Blind people put in danger by city centre cycle plan

Sauchiehall street cycling row web

RNIB has said the proposed layout could put the visually impaired at risk

23rd August 2017 by Gareth Jones 0 Comments

A row has erupted over plans to improve routes for cyclists in Glasgow city centre.

Glasgow City Council has been working on proposals to renovate accessibility in Sauchiehall Street.

However RNIB Scotland is challenging the plans to locate a cycleway between the pavement and bus-stops on the street, saying it is an accident waiting to happen as blind people could be hit by bikes as they cross the cycle path.

On Wednesday, RNIB staged a mock-up of the situation they fear will occur, inviting the city's councillors to try to avoid oncoming cyclists while wearing special spectacles that simulate different sight loss conditions.

Catriona Burness, campaigns manager, said: "While we welcome moves to upgrade Sauchiehall Street, we remain very concerned about this particular aspect of the proposal.

"People with a visual impairment aren't going to feel safe traversing a busy cycleway, while cyclists may also be endangered if they don't realise a pedestrian stepping out in front of them who can't see them. It's an accident waiting to happen.

"RNIB Scotland is calling on Glasgow City Council to either move the cycleway to the south-side of the street, so that pedestrians aren't forced to cross it to get to a bus, or ensure there is a more distinct separation between the cycleway and the footpath, not the 400mm of corrugated paving proposed. We'd also like audio-crossing signals to be positioned along the street.”

The Sauchiehall Street Avenue plans are part of the Glasgow City Deal, aimed at improving the functionality of the area for all the people who use it.

Consultation on the proposals has been carried out over the past two years - with talks taking place between the council and RNIB, Guide Dogs Scotland and the Glasgow City Council Sensory Impairment Unit.

A council spokesman said: “We have been, and continue to be, in dialogue with a range of bodies – including mobility groups and groups working with blind and partially sighted people – over the design and construction of the Avenues project on Sauchiehall Street. As a result of this dialogue and the input we have received, the design of the project has evolved to meet the needs of as many people as possible.”

RNIB is concerned about level surfacing being used for the cycle lane, disabled users having to cross the cycleway to access bus stops and has called for audio crossings to be fitted.

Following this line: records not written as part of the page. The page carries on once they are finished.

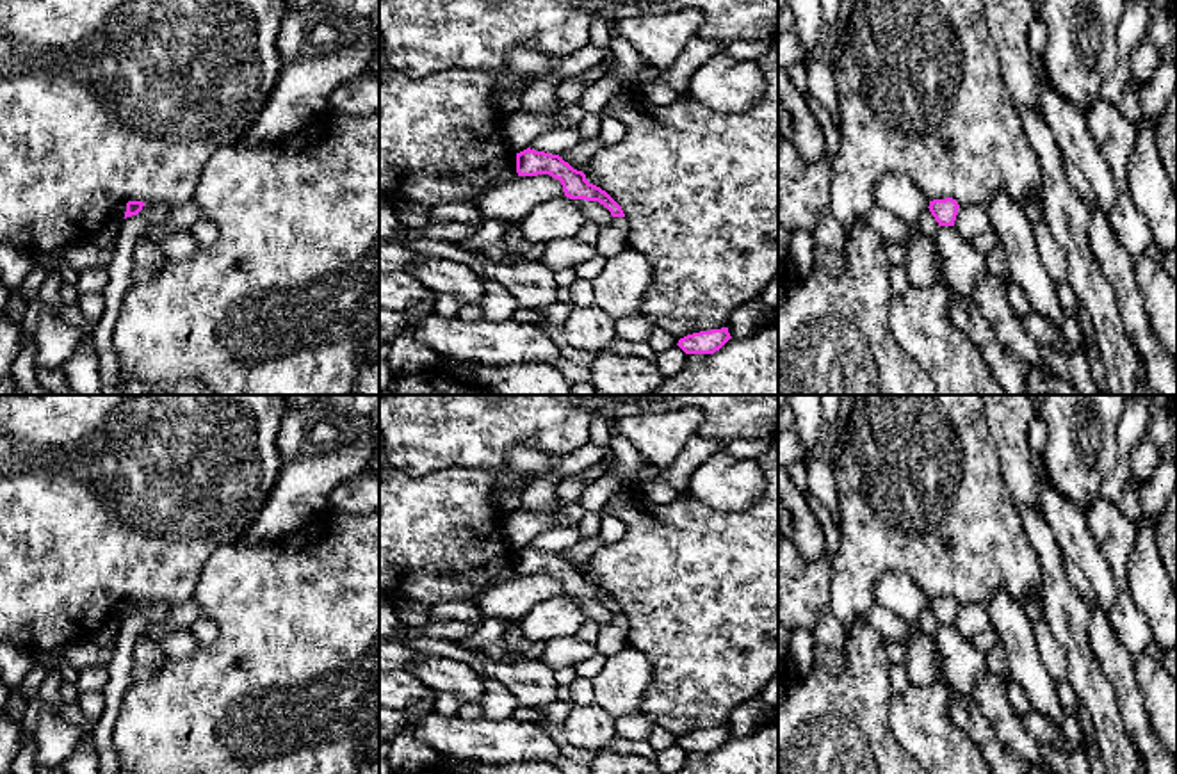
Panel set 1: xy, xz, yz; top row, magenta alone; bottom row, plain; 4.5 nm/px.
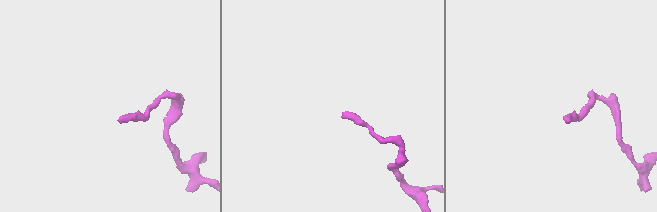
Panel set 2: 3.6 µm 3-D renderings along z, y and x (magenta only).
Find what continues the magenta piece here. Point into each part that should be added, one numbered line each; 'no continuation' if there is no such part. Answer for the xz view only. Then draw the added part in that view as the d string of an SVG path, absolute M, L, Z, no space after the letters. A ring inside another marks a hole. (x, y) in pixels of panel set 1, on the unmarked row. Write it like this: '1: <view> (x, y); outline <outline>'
no continuation

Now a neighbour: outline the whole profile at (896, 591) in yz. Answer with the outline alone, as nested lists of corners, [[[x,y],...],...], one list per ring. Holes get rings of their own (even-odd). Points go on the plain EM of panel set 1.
[[[899,571],[885,573],[873,589],[874,605],[883,605],[906,623],[917,623],[929,598]]]

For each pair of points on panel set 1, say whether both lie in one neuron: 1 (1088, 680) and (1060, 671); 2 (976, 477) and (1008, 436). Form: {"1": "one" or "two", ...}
{"1": "two", "2": "two"}

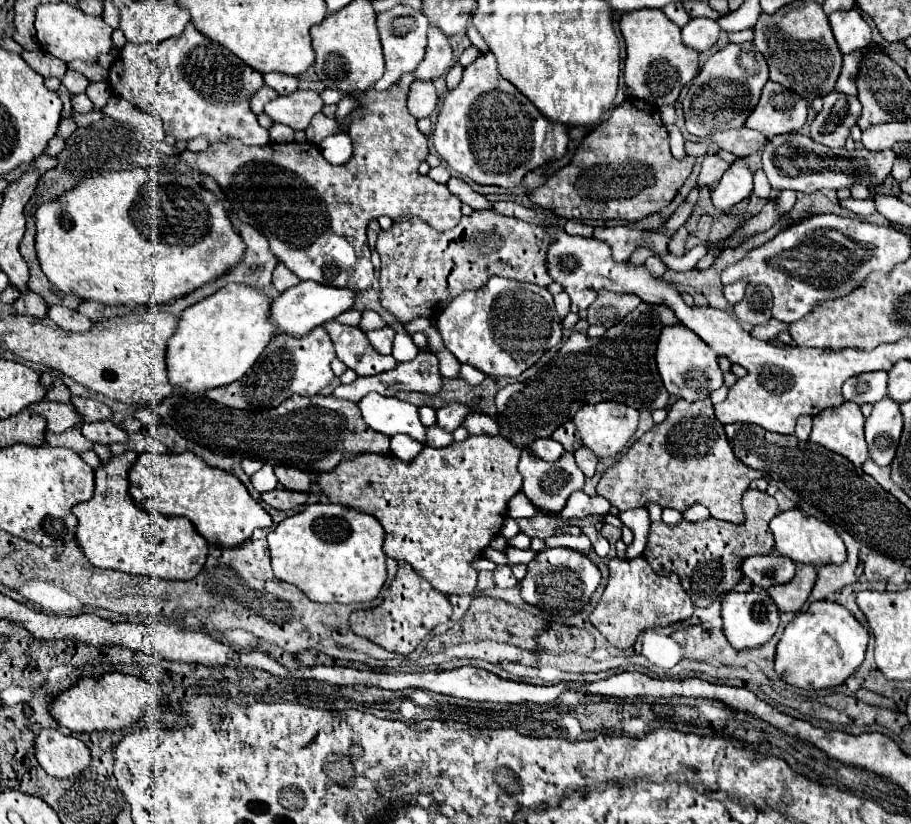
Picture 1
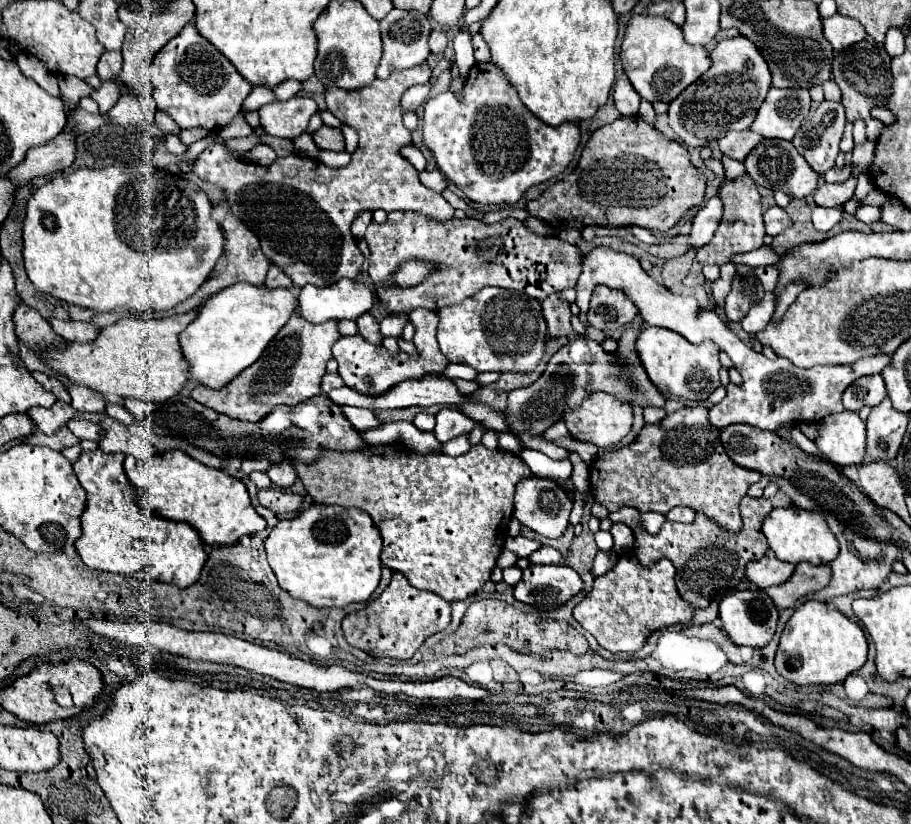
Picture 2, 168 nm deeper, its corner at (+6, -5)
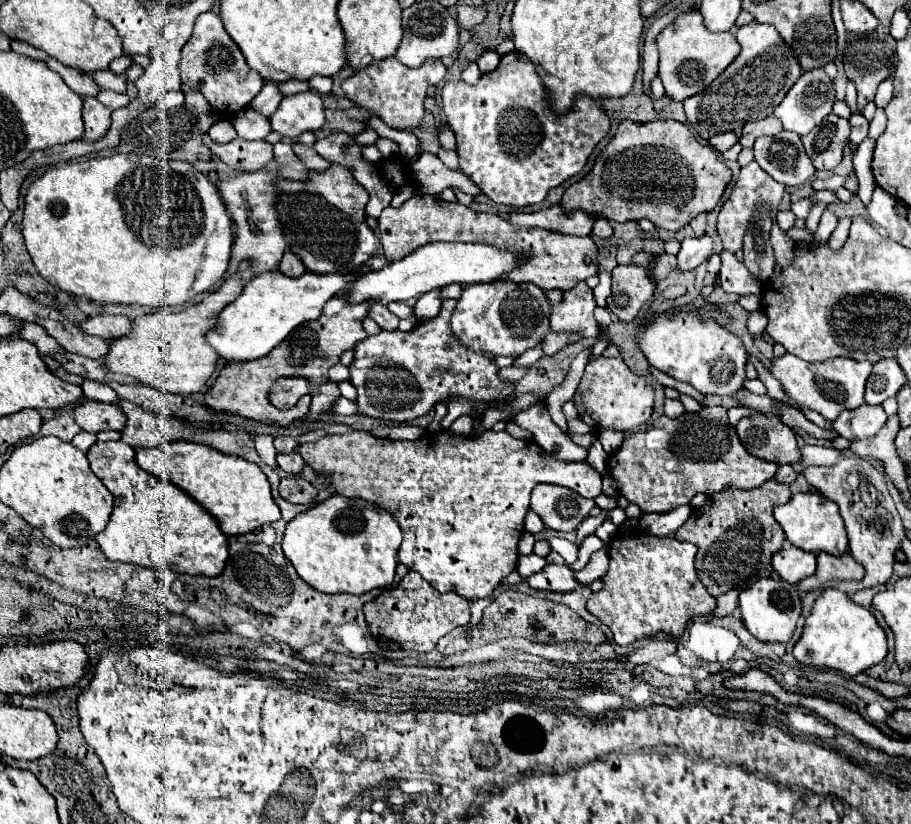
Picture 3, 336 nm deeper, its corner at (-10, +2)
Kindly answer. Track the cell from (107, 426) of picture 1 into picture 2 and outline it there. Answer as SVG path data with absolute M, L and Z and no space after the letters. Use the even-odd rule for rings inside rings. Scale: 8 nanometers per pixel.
M72 420L72 422L68 422L68 428L80 440L100 442L104 438L104 430L98 424L92 424L92 422L86 422L86 420Z

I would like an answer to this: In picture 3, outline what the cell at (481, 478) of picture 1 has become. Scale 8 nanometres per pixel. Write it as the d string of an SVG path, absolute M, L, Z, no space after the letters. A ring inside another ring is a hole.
M350 431L350 433L342 433L342 435L326 435L318 441L312 443L302 443L300 445L300 455L302 459L318 473L318 475L328 475L332 479L332 489L344 497L360 497L368 503L380 505L386 511L390 511L398 523L400 529L404 533L404 541L402 547L398 551L398 561L404 563L408 569L418 571L436 591L440 593L458 593L460 597L474 601L474 599L484 599L490 597L492 591L500 585L500 581L504 577L508 577L516 565L518 565L518 539L524 533L524 517L528 513L530 507L530 493L534 489L534 485L538 483L550 483L550 485L560 485L560 487L568 487L576 493L580 493L582 497L588 499L596 499L602 493L602 475L590 467L588 463L564 463L560 459L552 459L552 455L548 455L538 443L534 441L520 441L510 437L506 431L486 431L484 435L456 435L452 431L426 431L420 439L416 441L386 441L386 439L376 439L370 433L362 433L362 431Z

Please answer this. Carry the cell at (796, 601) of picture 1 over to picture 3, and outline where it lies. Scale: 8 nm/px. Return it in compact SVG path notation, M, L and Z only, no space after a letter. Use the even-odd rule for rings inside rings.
M818 553L816 573L806 577L798 585L798 589L800 589L800 593L808 593L812 589L822 587L828 581L842 581L842 579L860 581L862 577L864 577L864 567L850 553L844 553L840 557L834 557L828 553Z

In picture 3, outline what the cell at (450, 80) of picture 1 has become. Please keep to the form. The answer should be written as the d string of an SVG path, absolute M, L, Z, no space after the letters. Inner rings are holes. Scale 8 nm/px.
M486 51L486 53L478 59L480 73L496 71L496 67L498 67L498 65L500 65L500 53L498 53L498 51Z

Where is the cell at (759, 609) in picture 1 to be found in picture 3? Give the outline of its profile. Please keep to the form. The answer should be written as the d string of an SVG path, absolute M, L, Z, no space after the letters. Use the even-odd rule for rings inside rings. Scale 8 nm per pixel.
M758 579L752 587L740 593L740 611L746 629L760 641L780 641L786 643L792 639L798 617L802 613L800 593L796 585L790 585L782 579Z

However the council has said that the level surfacing plan was backed by Guide Dogs and the sensory impairment unit, that tactile paving be fitted at crossing points and surface treatment will be added near bus stops.  

The plans have been welcomed by Cycling Scotland, which has called for all parties to work together to find the best solution.

A spokesperson said: “Sauchiehall Street regeneration will support local businesses, improve air quality and people’s health and benefit people who don’t use a car. Bus stops in a busy urban environment are locations of potential conflict with other road users and need site-specific solutions which work for everyone, especially people with visual or other impairments. Detailed design should involve discussions with different user groups and learn from experience of bus stop bypasses in other cities.

“The key design principles include that people should be cycling more slowly, giving way to vulnerable pedestrians, and people with a visual impairment should be able to safely cross a cycle track at the bus stop.”